Traffic drops on Ohio Turnpike; officials blame economy

| 11/16/2007

Traffic on the Ohio Turnpike is down slightly in 2007, officials say, and the economy is the biggest reason.

Ohio Turnpike Spokeswoman Lauren Hakos told Land Line that so far in 2007 miles traveled on the pike are down 1.8 percent, truck traffic is down 1.1 percent, and the turnpike has brought in 3.3 percent less revenue than it was predicted to generate.

High fuel prices and other economic factors mean fewer people are taking the turnpike, she said. The downturn has led to a delay in some construction projects, too, such as upgrades to two service plazas.

“In the end, when (fuel) prices are high and people are making fewer trips in general, we feel the effects of that,” Hakos said.

Truckers agree. They say increasing fuel cost is a big reason contributing to the cut back.

“I don’t know how some of these guys are even running their trucks right now,” OOIDA member Alan Smith of Alan Smith Trucking, Republic, OH, told Land Line. “You’re paying $3.40 for fuel and getting paid $1.50 a mile. I don’t know how they do it.”
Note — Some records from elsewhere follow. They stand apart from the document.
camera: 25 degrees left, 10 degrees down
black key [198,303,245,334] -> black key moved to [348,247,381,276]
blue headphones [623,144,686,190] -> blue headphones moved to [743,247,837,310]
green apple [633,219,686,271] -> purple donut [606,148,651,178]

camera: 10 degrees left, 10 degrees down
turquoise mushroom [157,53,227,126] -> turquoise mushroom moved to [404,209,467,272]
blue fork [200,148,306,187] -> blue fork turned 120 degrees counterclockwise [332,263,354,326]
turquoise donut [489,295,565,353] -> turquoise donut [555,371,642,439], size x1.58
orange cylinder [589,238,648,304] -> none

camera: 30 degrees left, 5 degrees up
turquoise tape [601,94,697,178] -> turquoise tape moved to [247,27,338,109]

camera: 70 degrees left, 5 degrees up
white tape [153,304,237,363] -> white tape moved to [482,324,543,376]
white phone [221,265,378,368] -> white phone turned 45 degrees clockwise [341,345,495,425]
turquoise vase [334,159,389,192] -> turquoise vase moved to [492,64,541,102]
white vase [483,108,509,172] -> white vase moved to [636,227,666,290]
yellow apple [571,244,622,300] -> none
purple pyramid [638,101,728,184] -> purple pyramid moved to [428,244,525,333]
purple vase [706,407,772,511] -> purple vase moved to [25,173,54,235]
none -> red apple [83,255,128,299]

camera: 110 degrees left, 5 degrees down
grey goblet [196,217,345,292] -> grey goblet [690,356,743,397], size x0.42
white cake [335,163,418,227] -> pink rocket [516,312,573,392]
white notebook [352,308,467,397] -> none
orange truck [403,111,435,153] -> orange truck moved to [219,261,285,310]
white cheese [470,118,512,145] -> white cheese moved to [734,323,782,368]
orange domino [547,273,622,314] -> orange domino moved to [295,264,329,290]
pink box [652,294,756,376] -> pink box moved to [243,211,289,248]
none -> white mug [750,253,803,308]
Smith said he is fortunate to be hauling specialty loads and oversize loads.

“I’ve got a lot of friends driving truck and I know the rates they’re hauling freight for,” Smith said. “They might average better mileage than I am, but I don’t know how they’re making their payments.”

Revenue on the Ohio Turnpike so far in 2007 is down $7.2 million from the projected $220 million the commission budgeted.

A Class 8 truck pays $33.50, or about 14 cents per mile, to travel the 241-mile turnpike.

Hakos said the last official rate increase was Jan. 1, 1999. In 2005, the turnpike commission rolled back tolls by about 25 percent for vehicle Classes 4 through 9.

In need of revenue, the commission voted to raise rates slightly in January 2007, but not all the way back to the 1999 rates, Hakos said.

State and federal taxes amount to 52.4 cents per gallon for diesel fuel in Ohio, just below the national average of 52.9 cents per gallon. Both figures include the federal excise tax of 24.4 cents per gallon.

Seventeen states rank higher than Ohio in combined state and federal per-gallon taxes.

Smith said by comparison, the Ohio Turnpike isn’t as expensive to run as the New York Thruway or the Pennsylvania Turnpike.

“I like traveling it for the simple purpose I can drive 65,” he said about Ohio. “It depends on how fast I want to get home.”

His hometown is about 20 miles from the turnpike, which also plays into his decision.